Nsp3 has multiple domains, and three out of the four mutations were located in the PL (papain-like protease, L978F) and 3Ecto (NSP3-ectodomain, I1167del and V1168I) domains [
34]. Nsp12 is an RNA-dependent RNA polymerase (RdRp), and the P214L mutation and the R626C and P812I mutations are located in the Nidovirus RdRp-associated nucleotidyltransferase (NiRAN) and the RdRp domains, respectively.

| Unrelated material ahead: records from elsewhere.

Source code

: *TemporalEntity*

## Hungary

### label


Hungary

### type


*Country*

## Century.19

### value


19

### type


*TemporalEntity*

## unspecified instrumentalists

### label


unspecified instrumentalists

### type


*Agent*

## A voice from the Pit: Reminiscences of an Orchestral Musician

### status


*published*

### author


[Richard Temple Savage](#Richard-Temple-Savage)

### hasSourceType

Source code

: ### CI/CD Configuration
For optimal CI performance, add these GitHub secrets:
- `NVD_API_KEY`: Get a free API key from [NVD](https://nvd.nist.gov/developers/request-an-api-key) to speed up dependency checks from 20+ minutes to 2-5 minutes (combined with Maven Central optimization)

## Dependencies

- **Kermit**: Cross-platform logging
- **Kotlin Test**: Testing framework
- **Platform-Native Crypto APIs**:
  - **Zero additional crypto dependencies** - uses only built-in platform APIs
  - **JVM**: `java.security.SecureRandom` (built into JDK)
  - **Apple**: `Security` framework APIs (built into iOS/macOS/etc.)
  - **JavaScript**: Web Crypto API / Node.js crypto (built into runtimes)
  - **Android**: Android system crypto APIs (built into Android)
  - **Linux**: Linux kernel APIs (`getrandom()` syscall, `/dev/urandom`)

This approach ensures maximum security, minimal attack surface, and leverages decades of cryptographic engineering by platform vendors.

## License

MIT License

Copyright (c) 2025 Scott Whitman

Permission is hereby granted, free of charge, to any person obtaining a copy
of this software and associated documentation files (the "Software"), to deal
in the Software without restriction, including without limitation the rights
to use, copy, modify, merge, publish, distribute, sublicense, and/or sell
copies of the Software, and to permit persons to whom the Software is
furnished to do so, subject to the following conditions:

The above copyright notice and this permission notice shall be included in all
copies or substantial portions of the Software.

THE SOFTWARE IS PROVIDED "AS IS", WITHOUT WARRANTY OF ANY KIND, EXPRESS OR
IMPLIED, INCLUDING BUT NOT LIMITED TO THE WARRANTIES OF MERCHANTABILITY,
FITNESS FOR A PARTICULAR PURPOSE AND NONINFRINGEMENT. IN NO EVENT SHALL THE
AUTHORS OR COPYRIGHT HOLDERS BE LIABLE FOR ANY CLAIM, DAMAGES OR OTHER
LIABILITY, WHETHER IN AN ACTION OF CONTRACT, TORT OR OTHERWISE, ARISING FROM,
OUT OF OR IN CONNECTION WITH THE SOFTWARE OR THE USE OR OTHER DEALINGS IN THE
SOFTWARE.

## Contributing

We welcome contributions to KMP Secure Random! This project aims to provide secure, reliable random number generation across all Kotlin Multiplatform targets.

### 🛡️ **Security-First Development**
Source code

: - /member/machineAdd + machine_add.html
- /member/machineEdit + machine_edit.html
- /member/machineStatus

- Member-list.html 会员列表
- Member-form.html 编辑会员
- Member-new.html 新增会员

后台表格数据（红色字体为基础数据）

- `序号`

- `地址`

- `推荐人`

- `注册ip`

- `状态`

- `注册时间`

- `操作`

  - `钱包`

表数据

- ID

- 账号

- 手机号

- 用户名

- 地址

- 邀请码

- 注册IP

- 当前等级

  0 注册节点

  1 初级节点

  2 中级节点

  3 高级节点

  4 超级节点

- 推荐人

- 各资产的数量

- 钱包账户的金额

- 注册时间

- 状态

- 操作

Nsp4 is involved in the formation of the replication and transcription complex (RTC) with nsp3, and nsp12 is an essential component of the RTC. Therefore, further study on the roles of the multiple mutations of nsp3, 4 and 12 seen during viral replication at the lower temperature may be interesting. The R118M mutation in S1 NTD of K2 and BP-caKII is located in the partial ceiling region of the receptor binding site, and V66A of BP-caKII is located in the vicinity of the R118M mutation site [
35]. Evolutionarily, coronaviruses developed a ceiling to protect the receptor binding site in S1 NTD from host immune surveillance, and the R118M and V66A mutations may be related to the function of the partial ceiling [
35]. The accumulation of multiple mutations in the
N gene was interesting, but their functions in cold adaptation are unclear. The cold-adapted IAV showed mutations in its nucleoprotein, as well as the polymerase genes [
36]. The RNA binding domain and SR (serine and arginine-rich) region of N interact with the ubiquitin-like domain of nsp3, and K136T and I204V mutations are located in the NTD (N-terminal domain-a.a 19–162) RNA binding site (136–190) and LKR (Linker region) (a.a 163–218), respectively [
37,
38]. The V317L and T343S mutations are in the putative dimerization core (a.a 250–349) of CTD (C-terminal domain-a.a 219–349) that binds single-stranded RNA [
39]. Therefore, multigenic mutations may be acquired during cold adaptation of coronavirus.